Police question relatives of Paris attacker
Police identified the man suspected of renting the auto that delivered attackers to the Bataclan concert hall as Salah Abdeslam, a 26-year-old born in Brussels. It warns people who see him that he is risky, saying “do not intervene yourself”.
Police detained his father, a brother and other relatives Saturday night, and they were still being questioned Sunday, the judicial official said.
The officials spoke only on condition of anonymity because they were not authorized to publicly disclose details of the investigation.
French officials were working with authorities in Belgium, Spain and Serbia in an attempt to shed more light on the attacks.
Two of the gunmen blew themselves up with suicide vests; the third was shot by police, French officials said.
The Assistance publique-Hôpitaux de Paris (AP-HP), Paris’ public hospital system, said in a statement that “three of 80 injured people admitted Friday in absolute urgency in Parisian hospitals died”.
The Home Secretary said: “Since the firearms attack that took place in 2008 in Mumbai, we have been building the capability of police here in the United Kingdom to respond to a multiple firearms attack and developing that capability – different training for the police and ensuring that they are able to respond quickly to such an event”.
Two of the brothers’ names were on the rental contract of cars hired in Belgium and used in the assaults.
The attackers inside the Bataclan seemed quite young, according to one survivor, Julien Pearce, a journalist at Europe 1 radio who escaped by crawling onto the stage, and then out an exit door when the shooters paused to reload.
In Belgium, an official said the seven people detained would hear later Sunday whether they would be held in custody longer.
As many as three of the seven suicide bombers who died in the attacks were French citizens, as was at least one of the men arrested in Belgium.
Molenbeek has been connected with two attacks in France this year – the Islamist killer at a kosher shop in Paris in January got his guns in the district, as did the attacker overpowered on a Brussels-Paris train in August.

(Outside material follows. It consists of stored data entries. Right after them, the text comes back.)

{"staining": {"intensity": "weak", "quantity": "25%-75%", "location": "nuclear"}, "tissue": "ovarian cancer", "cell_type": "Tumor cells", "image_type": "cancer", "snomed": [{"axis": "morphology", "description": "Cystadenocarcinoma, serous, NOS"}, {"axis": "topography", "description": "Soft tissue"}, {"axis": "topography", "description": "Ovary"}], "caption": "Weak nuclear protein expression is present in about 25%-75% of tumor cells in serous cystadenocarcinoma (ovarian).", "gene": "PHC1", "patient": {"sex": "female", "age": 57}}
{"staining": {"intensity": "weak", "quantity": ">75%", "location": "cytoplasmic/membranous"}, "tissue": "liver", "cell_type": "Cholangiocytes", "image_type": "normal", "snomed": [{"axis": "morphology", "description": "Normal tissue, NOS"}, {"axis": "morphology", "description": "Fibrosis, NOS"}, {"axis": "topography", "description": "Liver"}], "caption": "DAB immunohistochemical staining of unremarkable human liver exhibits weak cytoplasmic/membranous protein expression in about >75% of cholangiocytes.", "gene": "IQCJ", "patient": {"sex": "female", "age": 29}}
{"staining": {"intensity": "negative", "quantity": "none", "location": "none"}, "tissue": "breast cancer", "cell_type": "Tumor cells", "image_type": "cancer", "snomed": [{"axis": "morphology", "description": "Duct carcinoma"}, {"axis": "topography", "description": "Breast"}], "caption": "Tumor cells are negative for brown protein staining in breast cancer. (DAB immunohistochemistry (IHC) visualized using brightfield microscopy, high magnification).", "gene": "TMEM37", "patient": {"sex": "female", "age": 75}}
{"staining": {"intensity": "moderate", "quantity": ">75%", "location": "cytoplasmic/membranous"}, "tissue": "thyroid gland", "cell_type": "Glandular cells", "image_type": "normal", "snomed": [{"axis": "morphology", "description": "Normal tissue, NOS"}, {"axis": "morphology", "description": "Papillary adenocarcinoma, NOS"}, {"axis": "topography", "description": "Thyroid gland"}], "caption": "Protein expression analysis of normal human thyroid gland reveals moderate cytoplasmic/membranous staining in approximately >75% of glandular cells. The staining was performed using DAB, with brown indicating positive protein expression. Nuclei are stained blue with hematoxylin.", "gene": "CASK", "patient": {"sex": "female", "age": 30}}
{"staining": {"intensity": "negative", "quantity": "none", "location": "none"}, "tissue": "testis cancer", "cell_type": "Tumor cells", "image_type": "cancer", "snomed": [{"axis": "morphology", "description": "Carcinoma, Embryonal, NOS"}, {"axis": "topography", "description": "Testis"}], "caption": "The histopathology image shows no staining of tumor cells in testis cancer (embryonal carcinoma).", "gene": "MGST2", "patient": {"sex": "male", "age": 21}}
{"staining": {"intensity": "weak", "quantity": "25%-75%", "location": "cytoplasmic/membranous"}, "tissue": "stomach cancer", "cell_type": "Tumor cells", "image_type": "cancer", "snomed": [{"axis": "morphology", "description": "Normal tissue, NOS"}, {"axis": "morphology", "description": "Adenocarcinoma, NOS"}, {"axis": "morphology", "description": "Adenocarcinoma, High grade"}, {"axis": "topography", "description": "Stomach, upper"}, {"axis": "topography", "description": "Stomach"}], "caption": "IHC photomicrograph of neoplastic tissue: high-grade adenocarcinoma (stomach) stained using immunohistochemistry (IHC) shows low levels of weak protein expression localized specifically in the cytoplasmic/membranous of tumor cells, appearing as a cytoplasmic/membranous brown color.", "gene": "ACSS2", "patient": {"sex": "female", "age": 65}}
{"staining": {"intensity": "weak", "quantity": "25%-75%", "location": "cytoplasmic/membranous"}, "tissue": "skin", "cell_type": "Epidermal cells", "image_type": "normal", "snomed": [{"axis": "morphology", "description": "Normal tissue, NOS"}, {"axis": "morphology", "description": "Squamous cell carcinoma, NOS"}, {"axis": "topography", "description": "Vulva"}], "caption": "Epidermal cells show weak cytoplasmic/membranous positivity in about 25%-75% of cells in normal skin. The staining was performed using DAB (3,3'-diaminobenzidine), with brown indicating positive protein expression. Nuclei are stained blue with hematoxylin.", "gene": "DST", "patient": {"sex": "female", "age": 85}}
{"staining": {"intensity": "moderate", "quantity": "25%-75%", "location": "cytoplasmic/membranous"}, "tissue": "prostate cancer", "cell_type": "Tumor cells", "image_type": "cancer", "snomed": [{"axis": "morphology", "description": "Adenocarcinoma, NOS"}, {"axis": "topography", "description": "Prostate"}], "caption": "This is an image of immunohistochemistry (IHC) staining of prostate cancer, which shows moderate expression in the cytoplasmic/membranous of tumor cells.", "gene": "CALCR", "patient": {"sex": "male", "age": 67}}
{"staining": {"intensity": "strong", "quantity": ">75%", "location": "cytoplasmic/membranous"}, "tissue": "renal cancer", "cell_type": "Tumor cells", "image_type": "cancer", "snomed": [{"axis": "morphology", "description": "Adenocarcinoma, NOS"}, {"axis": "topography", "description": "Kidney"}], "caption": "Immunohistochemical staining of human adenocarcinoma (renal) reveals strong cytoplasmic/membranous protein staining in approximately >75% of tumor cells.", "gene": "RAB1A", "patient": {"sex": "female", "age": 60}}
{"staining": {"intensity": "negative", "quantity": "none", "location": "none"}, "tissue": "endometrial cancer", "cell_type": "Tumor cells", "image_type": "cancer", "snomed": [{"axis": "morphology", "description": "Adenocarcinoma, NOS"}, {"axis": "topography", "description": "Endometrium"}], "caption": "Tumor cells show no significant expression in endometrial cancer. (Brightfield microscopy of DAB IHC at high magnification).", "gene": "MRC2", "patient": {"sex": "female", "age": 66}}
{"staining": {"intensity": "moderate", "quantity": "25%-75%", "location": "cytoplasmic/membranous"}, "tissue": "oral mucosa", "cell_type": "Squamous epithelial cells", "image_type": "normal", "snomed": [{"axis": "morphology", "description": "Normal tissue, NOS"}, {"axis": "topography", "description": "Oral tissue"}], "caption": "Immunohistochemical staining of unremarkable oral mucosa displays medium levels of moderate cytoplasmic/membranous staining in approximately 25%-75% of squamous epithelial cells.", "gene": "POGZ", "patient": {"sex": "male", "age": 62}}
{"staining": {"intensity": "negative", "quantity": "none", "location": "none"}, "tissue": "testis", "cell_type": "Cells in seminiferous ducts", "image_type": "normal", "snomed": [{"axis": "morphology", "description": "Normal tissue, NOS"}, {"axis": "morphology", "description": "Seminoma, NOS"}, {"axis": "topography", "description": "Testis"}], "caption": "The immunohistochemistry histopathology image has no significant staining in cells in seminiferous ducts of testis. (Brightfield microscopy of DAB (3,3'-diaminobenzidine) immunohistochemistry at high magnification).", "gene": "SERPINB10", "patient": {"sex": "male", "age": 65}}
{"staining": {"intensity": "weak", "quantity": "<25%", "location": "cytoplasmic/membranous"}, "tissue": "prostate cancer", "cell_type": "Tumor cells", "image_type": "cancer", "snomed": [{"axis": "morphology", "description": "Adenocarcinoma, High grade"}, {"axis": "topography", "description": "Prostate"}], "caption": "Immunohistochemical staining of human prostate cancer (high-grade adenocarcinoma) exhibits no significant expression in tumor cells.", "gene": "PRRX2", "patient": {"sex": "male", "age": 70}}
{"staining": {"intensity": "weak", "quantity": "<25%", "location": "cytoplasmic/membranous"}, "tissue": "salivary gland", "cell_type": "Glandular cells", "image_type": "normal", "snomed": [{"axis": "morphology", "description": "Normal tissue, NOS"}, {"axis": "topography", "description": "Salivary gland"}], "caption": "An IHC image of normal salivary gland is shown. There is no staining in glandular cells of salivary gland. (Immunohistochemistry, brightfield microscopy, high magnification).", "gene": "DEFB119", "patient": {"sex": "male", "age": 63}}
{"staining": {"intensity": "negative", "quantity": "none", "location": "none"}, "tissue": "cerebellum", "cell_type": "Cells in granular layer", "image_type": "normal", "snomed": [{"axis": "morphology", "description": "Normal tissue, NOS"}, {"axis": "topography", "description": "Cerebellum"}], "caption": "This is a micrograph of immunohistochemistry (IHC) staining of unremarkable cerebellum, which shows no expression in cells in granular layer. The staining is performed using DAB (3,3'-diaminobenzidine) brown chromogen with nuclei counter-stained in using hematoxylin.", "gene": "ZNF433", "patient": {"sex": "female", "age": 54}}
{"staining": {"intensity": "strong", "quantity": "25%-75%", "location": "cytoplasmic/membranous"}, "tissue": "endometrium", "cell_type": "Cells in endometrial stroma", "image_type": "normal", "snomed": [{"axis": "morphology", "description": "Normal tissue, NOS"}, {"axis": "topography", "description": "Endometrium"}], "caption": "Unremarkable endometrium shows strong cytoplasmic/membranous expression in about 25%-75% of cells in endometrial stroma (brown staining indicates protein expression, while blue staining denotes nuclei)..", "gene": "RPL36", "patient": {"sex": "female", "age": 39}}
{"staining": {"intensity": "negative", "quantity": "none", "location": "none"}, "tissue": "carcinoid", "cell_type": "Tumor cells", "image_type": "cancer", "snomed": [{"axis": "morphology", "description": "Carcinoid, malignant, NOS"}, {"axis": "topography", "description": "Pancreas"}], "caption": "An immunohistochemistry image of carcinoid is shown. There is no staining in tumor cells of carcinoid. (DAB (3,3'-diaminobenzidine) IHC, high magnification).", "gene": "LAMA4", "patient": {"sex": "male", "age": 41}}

The Islamic State group, formerly known as either ISIL or ISIS, has claimed responsibility for the attacks.
One, identified by the print on a recovered finger, was 29-year-old Frenchman Ismael Mostefai, who had a record of petty crime and had been flagged in 2010 for ties to Islamic radicalism, the Paris prosecutor said.
French President Francois Hollande has called the shootings and bombings, a few of which targeted an worldwide soccer game he was attending, “an act of war”.
A service was scheduled at Paris’s famed Notre Dame Cathedral on Sunday and streams of people continued laying flowers and candles at impromptu memorials throughout Paris.
The broadening scope of the investigation came as more signs emerged that the attackers may have infiltrated Europe as part of the influx of refugees flooding the continent – bringing the immigration debate raging on the continent back to the fore. Prime Minister Manuel Valls said that as of Sunday morning, authorities had identified 103 of the 129 people killed.